According to The New York Times, the Trump administration’s Justice Department’s civil rights division is going to ramp up investigating and sue universities over affirmative action admissions policies deemed to discriminate against “white applicants.” (Update: The DOJ denies the story.)
Nothing in the story, incidentally, backs up The Time’s assertion that “white applicants” will be afforded a special place in these suits. Now, I get the perfunctory need to render everything a clear-cut racial crisis, but not only are Asian students disproportionately hurt by these policies, white women also happen to benefit from affirmative action programs.
The reaction, though, was predictable. Take this Slate piece that connects a 40-year fight over racial quotas—manned by, among many others, black conservatives like Shelby Steele and Thomas Sowell, who have long argued that affirmative action undercuts black achievement—to “white nationalism” and beer bongs (‘cause, you know, that’s what all the white kids spend their time doing in college.) The move, contends Elliot Hannon, is the “natural culmination of white conservative America’s growing sense of aggrievement and Fox News-fueled belief that they are somehow the victims of reverse racism, particularly under the Obama administration.”
When your ideology demands you bean-count human beings by color, it’s probably difficult to understand that individuals, whatever their race, can be hurt by discriminatory policies. Even a white male.
Many people who see the “fairness” being afforded one minority student do not contemplate the unfairness being visited upon the other potential students. It seems to me that efforts meant to undo wrongs should not punish those completely disconnected from the historic offense. The idea that Asian American (whose parents or grandparents might have been immigrants) or white students should be pushed out of their preferred schools because their racial heirs were supporters of injustice is an ugly argument.
And if the generational undermining of minorities is reason enough to punish a student, there is a far better case to bar all children of public school administrators from colleges. After all, few are more liable for the inequities faced by today’s Black and Hispanic kids.
So none of this is to dismiss the fact that many African American and Hispanic kids have to overcome failing schools they are forced to attend and poverty—which puts them at an immediate and sometimes crippling disadvantage. This destructive problem can only fixed in the public schools system, not in the admissions process.
Whether affirmative action is helpful at all is debatable. The fact is the offspring of wealthy Asian and white kids—anyone with a lot of money—will get preferential treatment. Even if they’re not donors, they will come from private schools or top school districts that have been segregated by liberals. They will get into good colleges. If you’re Al Gore or Jared Kushner, you’re going to get into a top school no matter what your academic credentials look like. It is more probable that those who bear the brunt of state-sanctioned discrimination are middle and working class Asian and white kids.

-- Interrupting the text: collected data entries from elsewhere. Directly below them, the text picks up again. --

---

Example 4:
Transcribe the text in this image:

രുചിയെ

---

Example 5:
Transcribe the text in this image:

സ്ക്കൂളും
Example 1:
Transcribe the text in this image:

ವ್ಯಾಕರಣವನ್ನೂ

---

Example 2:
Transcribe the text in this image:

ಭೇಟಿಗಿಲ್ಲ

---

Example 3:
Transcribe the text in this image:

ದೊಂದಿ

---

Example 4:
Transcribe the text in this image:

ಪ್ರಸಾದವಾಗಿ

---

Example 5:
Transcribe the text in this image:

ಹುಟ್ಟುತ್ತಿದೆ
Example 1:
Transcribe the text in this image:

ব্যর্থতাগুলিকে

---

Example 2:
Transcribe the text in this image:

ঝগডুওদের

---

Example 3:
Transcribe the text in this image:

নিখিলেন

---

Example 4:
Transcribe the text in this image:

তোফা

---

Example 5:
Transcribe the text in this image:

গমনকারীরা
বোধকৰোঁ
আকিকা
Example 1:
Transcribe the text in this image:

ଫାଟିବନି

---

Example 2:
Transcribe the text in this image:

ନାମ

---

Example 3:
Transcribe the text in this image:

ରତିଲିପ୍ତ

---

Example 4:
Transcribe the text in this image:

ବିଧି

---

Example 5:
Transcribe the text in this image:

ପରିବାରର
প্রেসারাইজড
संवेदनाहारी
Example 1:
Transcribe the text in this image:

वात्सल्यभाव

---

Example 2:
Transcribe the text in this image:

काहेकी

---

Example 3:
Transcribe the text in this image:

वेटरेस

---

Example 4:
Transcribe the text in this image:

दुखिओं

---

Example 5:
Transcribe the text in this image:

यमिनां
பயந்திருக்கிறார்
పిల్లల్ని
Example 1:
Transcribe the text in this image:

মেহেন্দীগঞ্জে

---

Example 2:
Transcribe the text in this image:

We already know that the population of college-aged Asian Americans has grown in the past decades, and yet their representation in Ivy League schools has declined. Critics of college admission programs argue that this is due to “holistic” evaluations of applicants that purposefully and disproportionately devalue the academic achievement Asian-American by giving them low marks in non-academic areas.

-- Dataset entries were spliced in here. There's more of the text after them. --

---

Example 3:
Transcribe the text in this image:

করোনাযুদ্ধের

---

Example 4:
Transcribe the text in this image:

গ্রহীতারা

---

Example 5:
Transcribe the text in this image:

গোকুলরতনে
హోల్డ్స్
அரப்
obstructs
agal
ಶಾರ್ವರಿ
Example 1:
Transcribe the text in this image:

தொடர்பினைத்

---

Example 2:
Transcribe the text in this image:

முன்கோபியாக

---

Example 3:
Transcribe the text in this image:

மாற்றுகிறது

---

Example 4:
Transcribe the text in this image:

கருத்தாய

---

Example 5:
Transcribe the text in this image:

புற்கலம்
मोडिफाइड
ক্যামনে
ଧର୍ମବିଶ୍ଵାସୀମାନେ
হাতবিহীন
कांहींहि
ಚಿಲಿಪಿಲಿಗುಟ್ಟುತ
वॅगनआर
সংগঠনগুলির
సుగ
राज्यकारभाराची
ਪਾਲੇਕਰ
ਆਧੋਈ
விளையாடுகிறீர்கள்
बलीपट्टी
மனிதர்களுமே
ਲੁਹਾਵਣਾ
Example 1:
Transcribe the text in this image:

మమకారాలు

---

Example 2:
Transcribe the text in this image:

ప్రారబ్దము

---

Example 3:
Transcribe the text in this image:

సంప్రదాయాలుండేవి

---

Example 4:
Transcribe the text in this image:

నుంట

In many ways this policy is reminiscent of the Ivy League quotas of the 1920s that discriminated against Jews by evaluating students on various bogus measures of “character” rather than their academic achievements. The Jews—at that time, often poor and from urban areas, as well—started their own schools or raised the quality of other schools.
As the Times also points out, like many other departments, the Obama administration had stacked the civil rights division with “career officials who brought in many new lawyers with experience working for traditional, liberal-leaning civil-rights organization.” Under Obama, the government was no longer an arbiter of law, but an activist group engaged in all types of social engineering.
So here’s a thought: If you don’t like Trump’s federal push to undo Obama’s federal push, maybe there should be no federal push at all. Maybe Washington should allow schools to practice admissions policies that best suit their needs. Most schools, undoubtedly, would go out of their way to institute policies that help diversify their population, regardless of federal policy. In some schools with race-blind admissions, minority populations have grown at a faster pace. So if, say, Stanford uses more holistic standards, and allows students with nothing more than vacuous trendy opinions into their institution, so be it. If Harvard, on the hand, wants to stress academic achievement, that is their business.
But if the government is going to be in the business of dictating who does and does not get into top schools, it’s perfectly reasonable to ask it to undo institutional discrimination against white and Asian kids.